L’enjeu est important : la survenue d’un accident du travail ou d’une maladie professionnelle est susceptible d’engager la responsabilité de l’employeur.


La première démarche, dans ce contexte de crise sanitaire lié à l’épidémie du Covid-19 est donc de mettre à jour le DUERP.


La seconde consiste à mettre en œuvre, concrètement, les moyens pour éviter la contagion des salariés sur leur lieu de travail non seulement pour celles des entreprises qui sont aujourd’hui autorisées à travailler mais aussi pour toutes celles qui, le moment venu, reprendront leur activité.


Il faut rappeler que chacun est acteur de sa santé dans l’entreprise : l’employeur mais aussi les salariés sur lesquels pèse également un devoir de sécurité.

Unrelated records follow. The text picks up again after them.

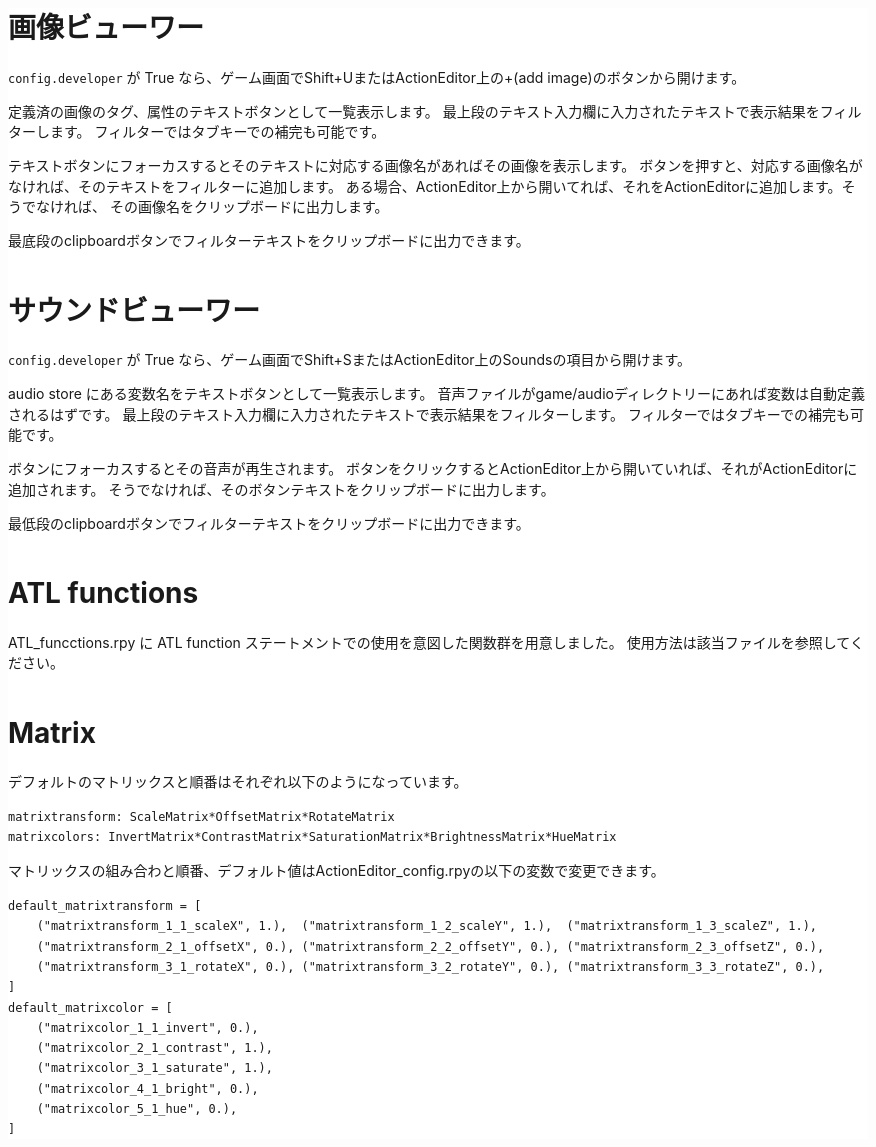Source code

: 
 画像ビューワー
================

 `config.developer` が True なら、ゲーム画面でShift+UまたはActionEditor上の+(add image)のボタンから開けます。

 定義済の画像のタグ、属性のテキストボタンとして一覧表示します。
 最上段のテキスト入力欄に入力されたテキストで表示結果をフィルターします。
 フィルターではタブキーでの補完も可能です。

 テキストボタンにフォーカスするとそのテキストに対応する画像名があればその画像を表示します。
 ボタンを押すと、対応する画像名がなければ、そのテキストをフィルターに追加します。
 ある場合、ActionEditor上から開いてれば、それをActionEditorに追加します。そうでなければ、
 その画像名をクリップボードに出力します。
 

 最底段のclipboardボタンでフィルターテキストをクリップボードに出力できます。


 サウンドビューワー
================

 `config.developer` が True なら、ゲーム画面でShift+SまたはActionEditor上のSoundsの項目から開けます。

 audio store にある変数名をテキストボタンとして一覧表示します。
 音声ファイルがgame/audioディレクトリーにあれば変数は自動定義されるはずです。
 最上段のテキスト入力欄に入力されたテキストで表示結果をフィルターします。
 フィルターではタブキーでの補完も可能です。

 ボタンにフォーカスするとその音声が再生されます。
 ボタンをクリックするとActionEditor上から開いていれば、それがActionEditorに追加されます。
 そうでなければ、そのボタンテキストをクリップボードに出力します。

 最低段のclipboardボタンでフィルターテキストをクリップボードに出力できます。


 ATL functions
================

 ATL_funcctions.rpy に ATL function ステートメントでの使用を意図した関数群を用意しました。
 使用方法は該当ファイルを参照してください。


 Matrix
================

 デフォルトのマトリックスと順番はそれぞれ以下のようになっています。

    matrixtransform: ScaleMatrix*OffsetMatrix*RotateMatrix
    matrixcolors: InvertMatrix*ContrastMatrix*SaturationMatrix*BrightnessMatrix*HueMatrix

 マトリックスの組み合わと順番、デフォルト値はActionEditor_config.rpyの以下の変数で変更できます。

    default_matrixtransform = [
        ("matrixtransform_1_1_scaleX", 1.),  ("matrixtransform_1_2_scaleY", 1.),  ("matrixtransform_1_3_scaleZ", 1.),
        ("matrixtransform_2_1_offsetX", 0.), ("matrixtransform_2_2_offsetY", 0.), ("matrixtransform_2_3_offsetZ", 0.),
        ("matrixtransform_3_1_rotateX", 0.), ("matrixtransform_3_2_rotateY", 0.), ("matrixtransform_3_3_rotateZ", 0.),
    ]
    default_matrixcolor = [
        ("matrixcolor_1_1_invert", 0.), 
        ("matrixcolor_2_1_contrast", 1.), 
        ("matrixcolor_3_1_saturate", 1.),
        ("matrixcolor_4_1_bright", 0.),
        ("matrixcolor_5_1_hue", 0.), 
    ]
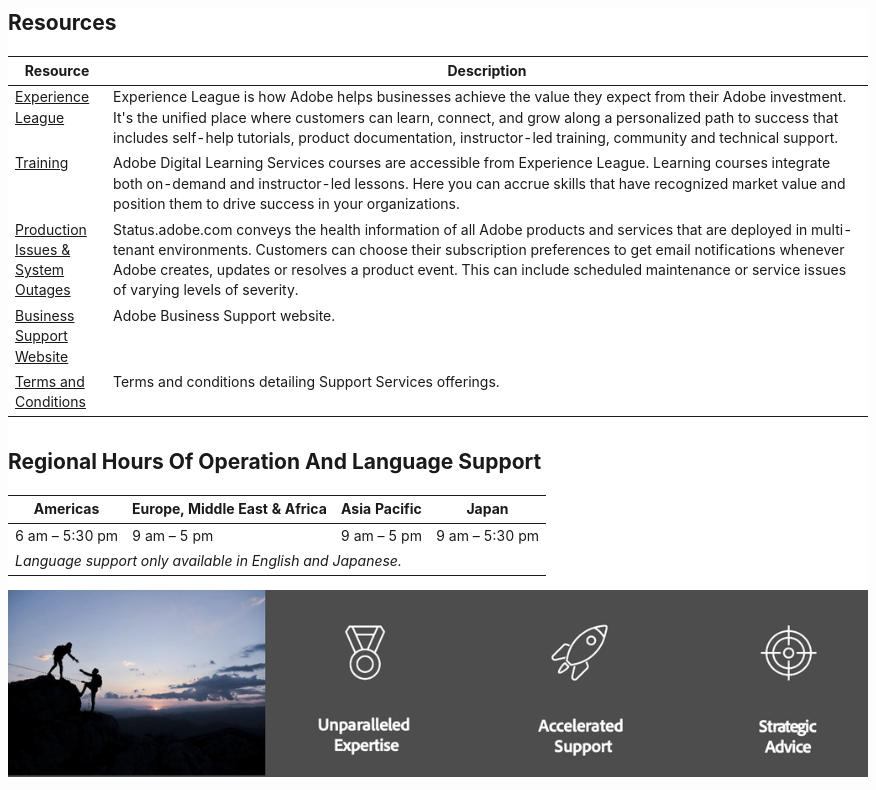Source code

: ## Resources

|Resource | Description |
|--- |--- |
|[Experience League](https://experienceleague.adobe.com/) | Experience League is how Adobe helps businesses achieve the value they expect from their Adobe investment. It's the unified place where customers can learn, connect, and grow along a personalized path to success that includes self-help tutorials, product documentation, instructor-led training, community and technical support.|
|[Training](https://training.adobe.com/training/) | Adobe Digital Learning Services courses are accessible from Experience League. Learning courses integrate both on-demand and instructor-led lessons. Here you can accrue skills that have recognized market value and position them to drive success in your organizations.|
|[Production Issues & System Outages](https://status.adobe.com/) | Status.adobe.com conveys the health information of all Adobe products and services that are deployed in multi-tenant environments. Customers can choose their subscription preferences to get email notifications whenever Adobe creates, updates or resolves a product event. This can include scheduled maintenance or service issues of varying levels of severity.|
|[Business Support Website](https://helpx.adobe.com/support/programs/enterprise-support-programs/premier-support-business.html) | Adobe Business Support website.|
|[Terms and Conditions](https://helpx.adobe.com/support/programs/support-policies-terms-conditions.html) | Terms and conditions detailing Support Services offerings. |

## Regional Hours Of Operation And Language Support

<table>
<thead>
  <tr>
    <th>Americas</th>
    <th>Europe, Middle East & Africa</th>
    <th>Asia Pacific</th>
    <th>Japan</th>
  </tr>
</thead>
<tbody>
  <tr>
    <td>6 am – 5:30 pm</td>
    <td>9 am – 5 pm</td>
    <td>9 am – 5 pm</td>
    <td>9 am – 5:30 pm</td>
  </tr>
  <tr>
    <td colspan="4"><i>Language support only available in English and Japanese.</i></td>
  </tr>
</tbody>
</table>

![icon](assets/bottom-banner.png)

En l’occurrence, il leurs appartient de signaler à leur employeur qu’ils ont séjourné dans un contexte à risque.

Des acteurs externes jouent aussi un rôle en la matière : services de santé au travail, inspection du travail.


Les mesures seront fonction de l’activité de l’entreprise et des postes visés.

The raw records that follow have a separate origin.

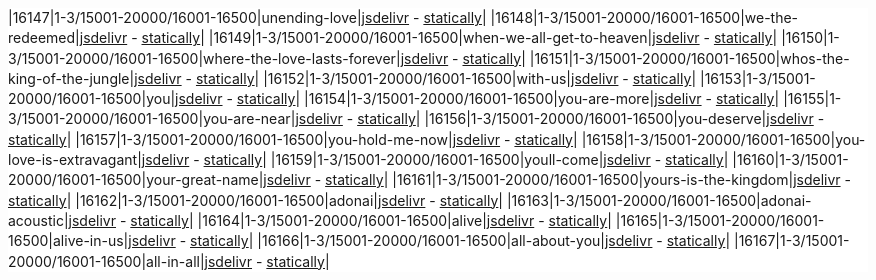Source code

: |16147|1-3/15001-20000/16001-16500|unending-love|[jsdelivr](https://cdn.jsdelivr.net/gh/dbchord/png-c-600x600_1-3/15001-20000/16001-16500/unending-love.png) - [statically](https://cdn.statically.io/gh/dbchord/png-c-600x600_1-3/img/15001-20000/16001-16500/unending-love.png)|
|16148|1-3/15001-20000/16001-16500|we-the-redeemed|[jsdelivr](https://cdn.jsdelivr.net/gh/dbchord/png-c-600x600_1-3/15001-20000/16001-16500/we-the-redeemed.png) - [statically](https://cdn.statically.io/gh/dbchord/png-c-600x600_1-3/img/15001-20000/16001-16500/we-the-redeemed.png)|
|16149|1-3/15001-20000/16001-16500|when-we-all-get-to-heaven|[jsdelivr](https://cdn.jsdelivr.net/gh/dbchord/png-c-600x600_1-3/15001-20000/16001-16500/when-we-all-get-to-heaven.png) - [statically](https://cdn.statically.io/gh/dbchord/png-c-600x600_1-3/img/15001-20000/16001-16500/when-we-all-get-to-heaven.png)|
|16150|1-3/15001-20000/16001-16500|where-the-love-lasts-forever|[jsdelivr](https://cdn.jsdelivr.net/gh/dbchord/png-c-600x600_1-3/15001-20000/16001-16500/where-the-love-lasts-forever.png) - [statically](https://cdn.statically.io/gh/dbchord/png-c-600x600_1-3/img/15001-20000/16001-16500/where-the-love-lasts-forever.png)|
|16151|1-3/15001-20000/16001-16500|whos-the-king-of-the-jungle|[jsdelivr](https://cdn.jsdelivr.net/gh/dbchord/png-c-600x600_1-3/15001-20000/16001-16500/whos-the-king-of-the-jungle.png) - [statically](https://cdn.statically.io/gh/dbchord/png-c-600x600_1-3/img/15001-20000/16001-16500/whos-the-king-of-the-jungle.png)|
|16152|1-3/15001-20000/16001-16500|with-us|[jsdelivr](https://cdn.jsdelivr.net/gh/dbchord/png-c-600x600_1-3/15001-20000/16001-16500/with-us.png) - [statically](https://cdn.statically.io/gh/dbchord/png-c-600x600_1-3/img/15001-20000/16001-16500/with-us.png)|
|16153|1-3/15001-20000/16001-16500|you|[jsdelivr](https://cdn.jsdelivr.net/gh/dbchord/png-c-600x600_1-3/15001-20000/16001-16500/you.png) - [statically](https://cdn.statically.io/gh/dbchord/png-c-600x600_1-3/img/15001-20000/16001-16500/you.png)|
|16154|1-3/15001-20000/16001-16500|you-are-more|[jsdelivr](https://cdn.jsdelivr.net/gh/dbchord/png-c-600x600_1-3/15001-20000/16001-16500/you-are-more.png) - [statically](https://cdn.statically.io/gh/dbchord/png-c-600x600_1-3/img/15001-20000/16001-16500/you-are-more.png)|
|16155|1-3/15001-20000/16001-16500|you-are-near|[jsdelivr](https://cdn.jsdelivr.net/gh/dbchord/png-c-600x600_1-3/15001-20000/16001-16500/you-are-near.png) - [statically](https://cdn.statically.io/gh/dbchord/png-c-600x600_1-3/img/15001-20000/16001-16500/you-are-near.png)|
|16156|1-3/15001-20000/16001-16500|you-deserve|[jsdelivr](https://cdn.jsdelivr.net/gh/dbchord/png-c-600x600_1-3/15001-20000/16001-16500/you-deserve.png) - [statically](https://cdn.statically.io/gh/dbchord/png-c-600x600_1-3/img/15001-20000/16001-16500/you-deserve.png)|
|16157|1-3/15001-20000/16001-16500|you-hold-me-now|[jsdelivr](https://cdn.jsdelivr.net/gh/dbchord/png-c-600x600_1-3/15001-20000/16001-16500/you-hold-me-now.png) - [statically](https://cdn.statically.io/gh/dbchord/png-c-600x600_1-3/img/15001-20000/16001-16500/you-hold-me-now.png)|
|16158|1-3/15001-20000/16001-16500|you-love-is-extravagant|[jsdelivr](https://cdn.jsdelivr.net/gh/dbchord/png-c-600x600_1-3/15001-20000/16001-16500/you-love-is-extravagant.png) - [statically](https://cdn.statically.io/gh/dbchord/png-c-600x600_1-3/img/15001-20000/16001-16500/you-love-is-extravagant.png)|
|16159|1-3/15001-20000/16001-16500|youll-come|[jsdelivr](https://cdn.jsdelivr.net/gh/dbchord/png-c-600x600_1-3/15001-20000/16001-16500/youll-come.png) - [statically](https://cdn.statically.io/gh/dbchord/png-c-600x600_1-3/img/15001-20000/16001-16500/youll-come.png)|
|16160|1-3/15001-20000/16001-16500|your-great-name|[jsdelivr](https://cdn.jsdelivr.net/gh/dbchord/png-c-600x600_1-3/15001-20000/16001-16500/your-great-name.png) - [statically](https://cdn.statically.io/gh/dbchord/png-c-600x600_1-3/img/15001-20000/16001-16500/your-great-name.png)|
|16161|1-3/15001-20000/16001-16500|yours-is-the-kingdom|[jsdelivr](https://cdn.jsdelivr.net/gh/dbchord/png-c-600x600_1-3/15001-20000/16001-16500/yours-is-the-kingdom.png) - [statically](https://cdn.statically.io/gh/dbchord/png-c-600x600_1-3/img/15001-20000/16001-16500/yours-is-the-kingdom.png)|
|16162|1-3/15001-20000/16001-16500|adonai|[jsdelivr](https://cdn.jsdelivr.net/gh/dbchord/png-c-600x600_1-3/15001-20000/16001-16500/adonai.png) - [statically](https://cdn.statically.io/gh/dbchord/png-c-600x600_1-3/img/15001-20000/16001-16500/adonai.png)|
|16163|1-3/15001-20000/16001-16500|adonai-acoustic|[jsdelivr](https://cdn.jsdelivr.net/gh/dbchord/png-c-600x600_1-3/15001-20000/16001-16500/adonai-acoustic.png) - [statically](https://cdn.statically.io/gh/dbchord/png-c-600x600_1-3/img/15001-20000/16001-16500/adonai-acoustic.png)|
|16164|1-3/15001-20000/16001-16500|alive|[jsdelivr](https://cdn.jsdelivr.net/gh/dbchord/png-c-600x600_1-3/15001-20000/16001-16500/alive.png) - [statically](https://cdn.statically.io/gh/dbchord/png-c-600x600_1-3/img/15001-20000/16001-16500/alive.png)|
|16165|1-3/15001-20000/16001-16500|alive-in-us|[jsdelivr](https://cdn.jsdelivr.net/gh/dbchord/png-c-600x600_1-3/15001-20000/16001-16500/alive-in-us.png) - [statically](https://cdn.statically.io/gh/dbchord/png-c-600x600_1-3/img/15001-20000/16001-16500/alive-in-us.png)|
|16166|1-3/15001-20000/16001-16500|all-about-you|[jsdelivr](https://cdn.jsdelivr.net/gh/dbchord/png-c-600x600_1-3/15001-20000/16001-16500/all-about-you.png) - [statically](https://cdn.statically.io/gh/dbchord/png-c-600x600_1-3/img/15001-20000/16001-16500/all-about-you.png)|
|16167|1-3/15001-20000/16001-16500|all-in-all|[jsdelivr](https://cdn.jsdelivr.net/gh/dbchord/png-c-600x600_1-3/15001-20000/16001-16500/all-in-all.png) - [statically](https://cdn.statically.io/gh/dbchord/png-c-600x600_1-3/img/15001-20000/16001-16500/all-in-all.png)|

Près d’une trentaine de textes en matière sociale ont été publiés ces derniers jours, consistant en des ordonnances prises par le Gouvernement habilité à légiférer dans le domaine de la Loi après constat de l’état d’urgence par la Loi n°2020-290 du 23 mars 2020, entrée en vigueur dès le lendemain.

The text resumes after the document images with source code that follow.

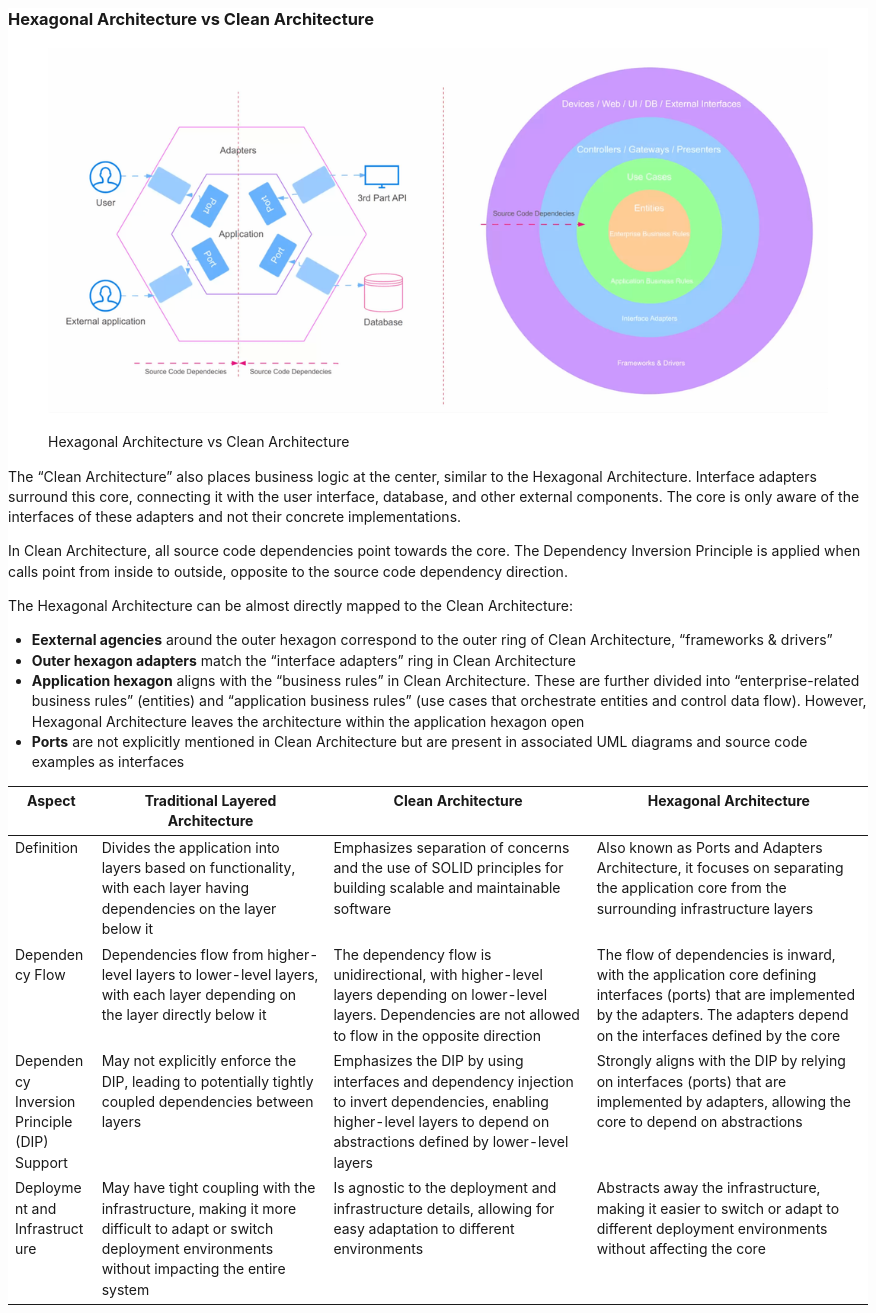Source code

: 

### Hexagonal Architecture vs Clean Architecture <a href="#id-9853" id="id-9853"></a>

<figure><img src="../.gitbook/assets/image (1).png" alt=""><figcaption><p>Hexagonal Architecture vs Clean Architecture</p></figcaption></figure>

The “Clean Architecture” also places business logic at the center, similar to the Hexagonal Architecture. Interface adapters surround this core, connecting it with the user interface, database, and other external components. The core is only aware of the interfaces of these adapters and not their concrete implementations.

In Clean Architecture, all source code dependencies point towards the core. The Dependency Inversion Principle is applied when calls point from inside to outside, opposite to the source code dependency direction.

The Hexagonal Architecture can be almost directly mapped to the Clean Architecture:

* **Eexternal agencies** around the outer hexagon correspond to the outer ring of Clean Architecture, “frameworks & drivers”
* **Outer hexagon adapters** match the “interface adapters” ring in Clean Architecture
* **Application hexagon** aligns with the “business rules” in Clean Architecture. These are further divided into “enterprise-related business rules” (entities) and “application business rules” (use cases that orchestrate entities and control data flow). However, Hexagonal Architecture leaves the architecture within the application hexagon open
* **Ports** are not explicitly mentioned in Clean Architecture but are present in associated UML diagrams and source code examples as interfaces



| Aspect                                       | Traditional Layered Architecture                                                                                                                                                     | Clean Architecture                                                                                                                                                                                       | Hexagonal Architecture                                                                                                                                                                                                                                                                                      |
| -------------------------------------------- | ------------------------------------------------------------------------------------------------------------------------------------------------------------------------------------ | -------------------------------------------------------------------------------------------------------------------------------------------------------------------------------------------------------- | ----------------------------------------------------------------------------------------------------------------------------------------------------------------------------------------------------------------------------------------------------------------------------------------------------------- |
| Definition                                   | Divides the application into layers based on functionality, with each layer having dependencies on the layer below it                                                                | Emphasizes separation of concerns and the use of SOLID principles for building scalable and maintainable software                                                                                        | Also known as Ports and Adapters Architecture, it focuses on separating the application core from the surrounding infrastructure layers                                                                                                                                                                     |
| Dependency Flow                              | Dependencies flow from higher-level layers to lower-level layers, with each layer depending on the layer directly below it                                                           | The dependency flow is unidirectional, with higher-level layers depending on lower-level layers. Dependencies are not allowed to flow in the opposite direction                                          | The flow of dependencies is inward, with the application core defining interfaces (ports) that are implemented by the adapters. The adapters depend on the interfaces defined by the core                                                                                                                   |
| Dependency Inversion Principle (DIP) Support | May not explicitly enforce the DIP, leading to potentially tightly coupled dependencies between layers                                                                               | Emphasizes the DIP by using interfaces and dependency injection to invert dependencies, enabling higher-level layers to depend on abstractions defined by lower-level layers                             | Strongly aligns with the DIP by relying on interfaces (ports) that are implemented by adapters, allowing the core to depend on abstractions                                                                                                                                                                 |
| Deployment and Infrastructure                | May have tight coupling with the infrastructure, making it more difficult to adapt or switch deployment environments without impacting the entire system                             | Is agnostic to the deployment and infrastructure details, allowing for easy adaptation to different environments                                                                                         | Abstracts away the infrastructure, making it easier to switch or adapt to different deployment environments without affecting the core                                                                                                                                                                      |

Le télétravail est devenu le principe même si l’article L1222-11 du code du travail dans sa version issue de l’Ordonnance du 22 septembre 2017, l’évoquait déjà en « cas de menace d’épidémie ».


Dans l’hypothèse où le télétravail n’est pas envisageable, les postes de travail doivent être aménagés afin de respecter les règles de distanciation : les déplacements, les réunions physiques doivent être évitées (au bureau, sur le chantier, dans les réfectoires…).

A défaut, des équipements de protection doivent êtres distribués (gants, lunettes, protections respiratoires, …).

La mise à disposition de savon et d’essuies mains à usage unique doit être assurée.

Les surfaces doivent être régulièrement désinfectées (mise à disposition de lingettes ou produits nettoyants dans les véhicules utilitaires, …).

En tout état de cause, les représentants du personnel, s’ils existent, devront être associés à ces démarches.

L’employeur doit être proactif et stopper son activité s’il n’est pas en mesure de protéger ses salariés.

Il doit aussi pouvoir prouver qu’il a mis en œuvre son plan de prévention.

A ce titre, la diffusion d’une note de service résumant les mesures prises, ou encore d’une chek-list contresignée par le salarié ou même le client chez lequel une intervention est prévue, permettra à l’employeur de se ménager la preuve des mesures prises pour éviter la réalisation du risque.


Il appartiendra en tout état de cause au salarié de prouver le lien entre l’accident ou la maladie et ses conditions de travail dans l’hypothèse où il envisage d’engager la responsabilité de son employeur sur ce fondement.